Ambas posturas se superaron por la vía de una síntesis en la que, por un lado, quien legisla no debe ser vocero de un grupo específico, pero tampoco debe hacerlo al margen de lo que es el sentir de la ciudadanía. La posibilidad, hoy real, de una reelección, subraya el tema cada vez más presente de la rendición de cuentas, obligando a quienes desean volverse a presentar, comparecer ante sus electores y responsabilizarse de su actuar. Por otra parte están constreñidos por los entendidos fundamentales que nos permiten ser una democracia: el pleno respeto a los Derechos Humanos.
Nadie está para hacer cabildeo de particulares, pero tampoco se puede, en nombre de un interés tan intangible como la moral o el interés superior de la Nación violentar la Constitución, o los Tratados Internacionales de los que nuestro país es signatario. En ese marco, cada legislador y legisladora puede impulsar la agenda que mejor le parezca. No puede, en cambio, hacerlo de forma secreta, ni mucho menos de espaldas a la ciudadanía. Es por ello que cada participante en los comicios debe presentar su plataforma electoral, al tiempo que, al ser postulado por una entidad política, asume la que su partido plantee. Así nuestros votos no son un cheque en blanco, son una adhesión a una determinada propuesta programática.

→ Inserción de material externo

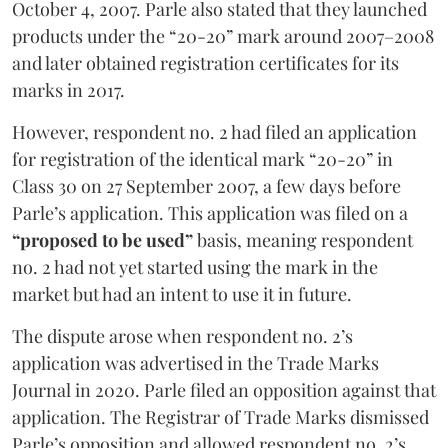
October 4, 2007. Parle also stated that they launched
products under the “20-20” mark around 2007–2008
and later obtained registration certificates for its
marks in 2017.
However, respondent no. 2 had filed an application
for registration of the identical mark “20-20” in
Class 30 on 27 September 2007, a few days before
Parle’s application. This application was filed on a
“proposed to be used”
basis, meaning respondent
no. 2 had not yet started using the mark in the
market but had an intent to use it in future.
The dispute arose when respondent no. 2’s
application was advertised in the Trade Marks
Journal in 2020. Parle filed an opposition against that
application. The Registrar of Trade Marks dismissed
Parle’s opposition and allowed respondent no. 2’s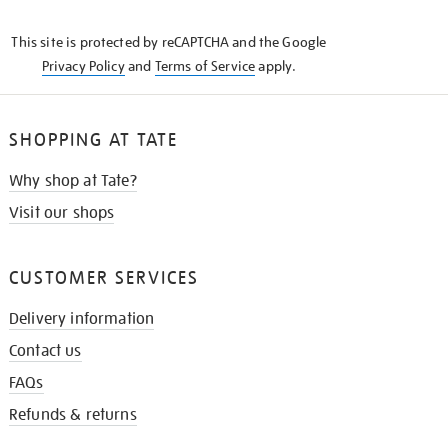
THE
KNOW
This site is protected by reCAPTCHA and the Google
Privacy Policy
and
Terms of Service
apply.
SHOPPING AT TATE
Why shop at Tate?
Visit our shops
CUSTOMER SERVICES
Delivery information
Contact us
FAQs
Refunds & returns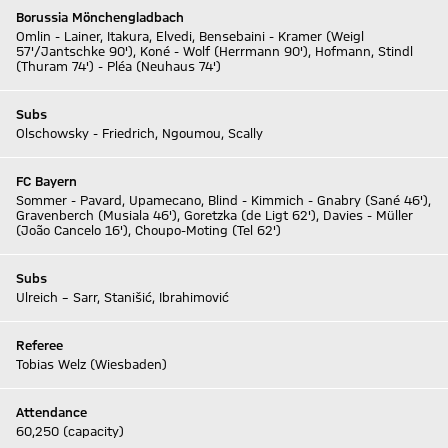
Borussia Mönchengladbach
Omlin - Lainer, Itakura, Elvedi, Bensebaini - Kramer (Weigl
57'/Jantschke 90'), Koné - Wolf (Herrmann 90'), Hofmann, Stindl
(Thuram 74') - Pléa (Neuhaus 74')
Subs
Olschowsky - Friedrich, Ngoumou, Scally
FC Bayern
Sommer - Pavard, Upamecano, Blind - Kimmich - Gnabry (Sané 46'),
Gravenberch (Musiala 46'), Goretzka (de Ligt 62'), Davies - Müller
(João Cancelo 16'), Choupo-Moting (Tel 62')
Subs
Ulreich – Sarr, Stanišić, Ibrahimović
Referee
Tobias Welz (Wiesbaden)
Attendance
60,250 (capacity)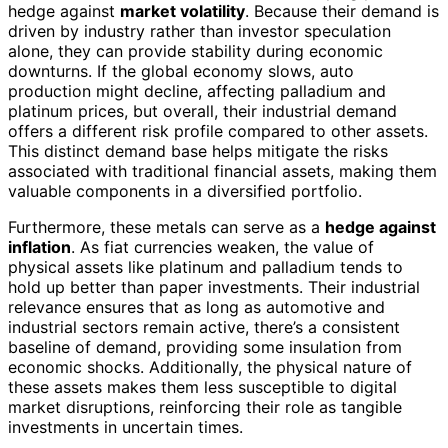
hedge against
market volatility
. Because their demand is
driven by industry rather than investor speculation
alone, they can provide stability during economic
downturns. If the global economy slows, auto
production might decline, affecting palladium and
platinum prices, but overall, their industrial demand
offers a different risk profile compared to other assets.
This distinct demand base helps mitigate the risks
associated with traditional financial assets, making them
valuable components in a diversified portfolio.
Furthermore, these metals can serve as a
hedge against
inflation
. As fiat currencies weaken, the value of
physical assets like platinum and palladium tends to
hold up better than paper investments. Their industrial
relevance ensures that as long as automotive and
industrial sectors remain active, there’s a consistent
baseline of demand, providing some insulation from
economic shocks. Additionally, the physical nature of
these assets makes them less susceptible to digital
market disruptions, reinforcing their role as tangible
investments in uncertain times.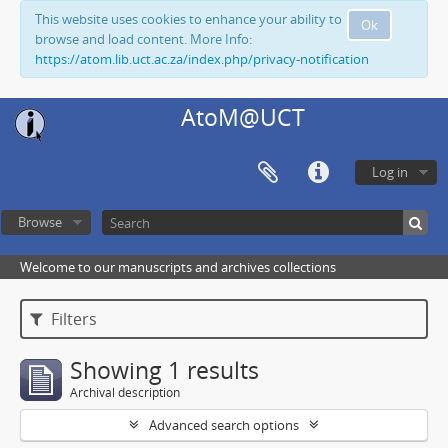
This website uses cookies to enhance your ability to
Ok
browse and load content. More Info:
https://atom.lib.uct.ac.za/index.php/privacy-notification
AtoM@UCT
Log in
Browse
Welcome to our manuscripts and archives collections
Filters
Showing 1 results
Archival description
Advanced search options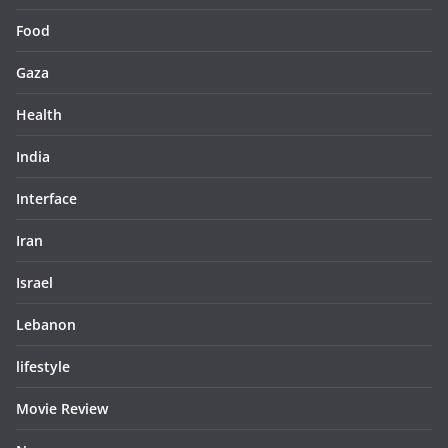
Food
Gaza
Health
India
Interface
Iran
Israel
Lebanon
lifestyle
Movie Review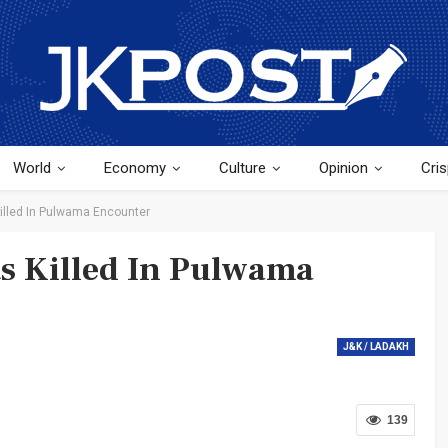
World
Economy
Culture
Opinion
Cris
Killed In Pulwama Encounter
ts Killed In Pulwama
J&K / LADAKH
139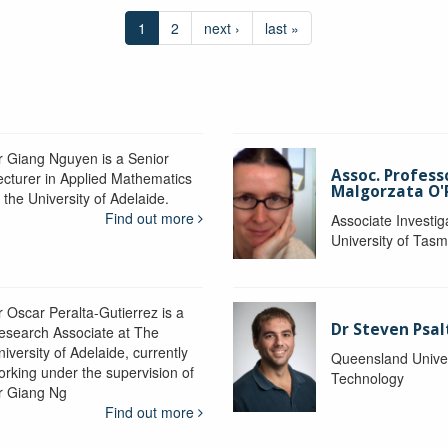
1
2
next ›
last »
r Giang Nguyen is a Senior
Assoc. Profess
ecturer in Applied Mathematics
Malgorzata O'R
 the University of Adelaide.
Find out more
Associate Investig
University of Tas
r Oscar Peralta-Gutierrez is a
Dr Steven Psal
esearch Associate at The
iversity of Adelaide, currently
Queensland Univer
orking under the supervision of
Technology
r Giang Ng
Find out more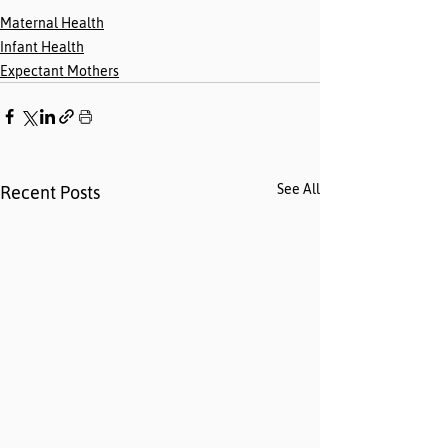
Maternal Health
Infant Health
Expectant Mothers
See All
Recent Posts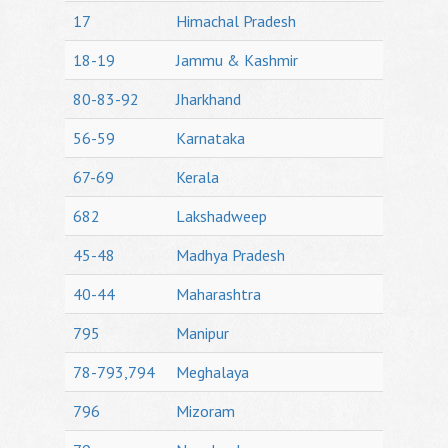
17
Himachal Pradesh
18-19
Jammu & Kashmir
80-83-92
Jharkhand
56-59
Karnataka
67-69
Kerala
682
Lakshadweep
45-48
Madhya Pradesh
40-44
Maharashtra
795
Manipur
78-793,794
Meghalaya
796
Mizoram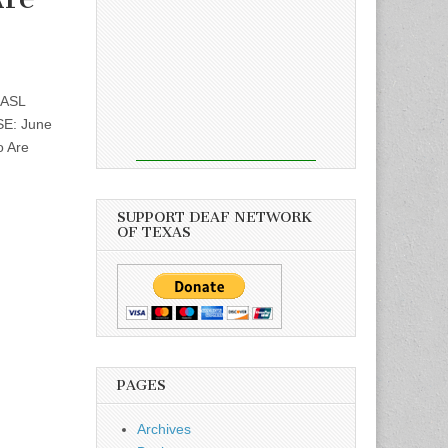
 ASL
SE: June
o Are
SUPPORT DEAF NETWORK
OF TEXAS
PAGES
Archives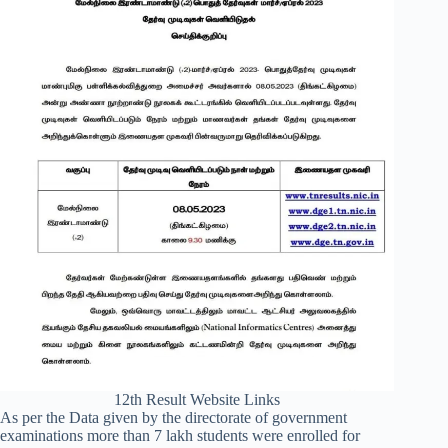
12th Result Website Links
As per the Data given by the directorate of government
examinations more than 7 lakh students were enrolled for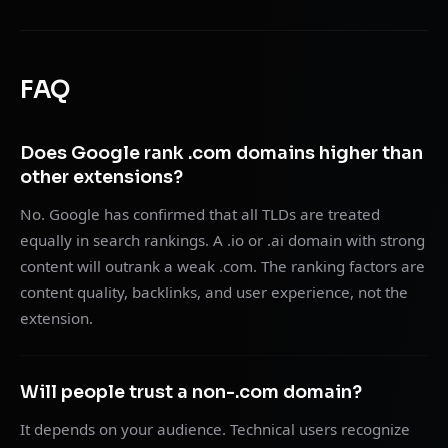
FAQ
Does Google rank .com domains higher than
other extensions?
No. Google has confirmed that all TLDs are treated
equally in search rankings. A .io or .ai domain with strong
content will outrank a weak .com. The ranking factors are
content quality, backlinks, and user experience, not the
extension.
Will people trust a non-.com domain?
It depends on your audience. Technical users recognize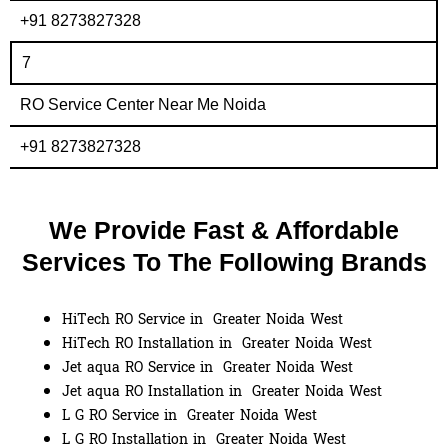
+91 8273827328
7
RO Service Center Near Me Noida
+91 8273827328
We Provide Fast & Affordable
Services To The Following Brands
HiTech RO Service in Greater Noida West
HiTech RO Installation in Greater Noida West
Jet aqua RO Service in Greater Noida West
Jet aqua RO Installation in Greater Noida West
L G RO Service in Greater Noida West
L G RO Installation in Greater Noida West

La eufemísticamente llamada “protección de la vida desde la concepción hasta la muerte natural” no estaba planteada en todas las plataformas de quienes la votaron favorablemente. Qué importa si eran mujeres u hombres o de qué partido provienen, no respetaron su oferta original, traicionaron a su electorado y violentaron las prácticas más básicas en términos legislativos.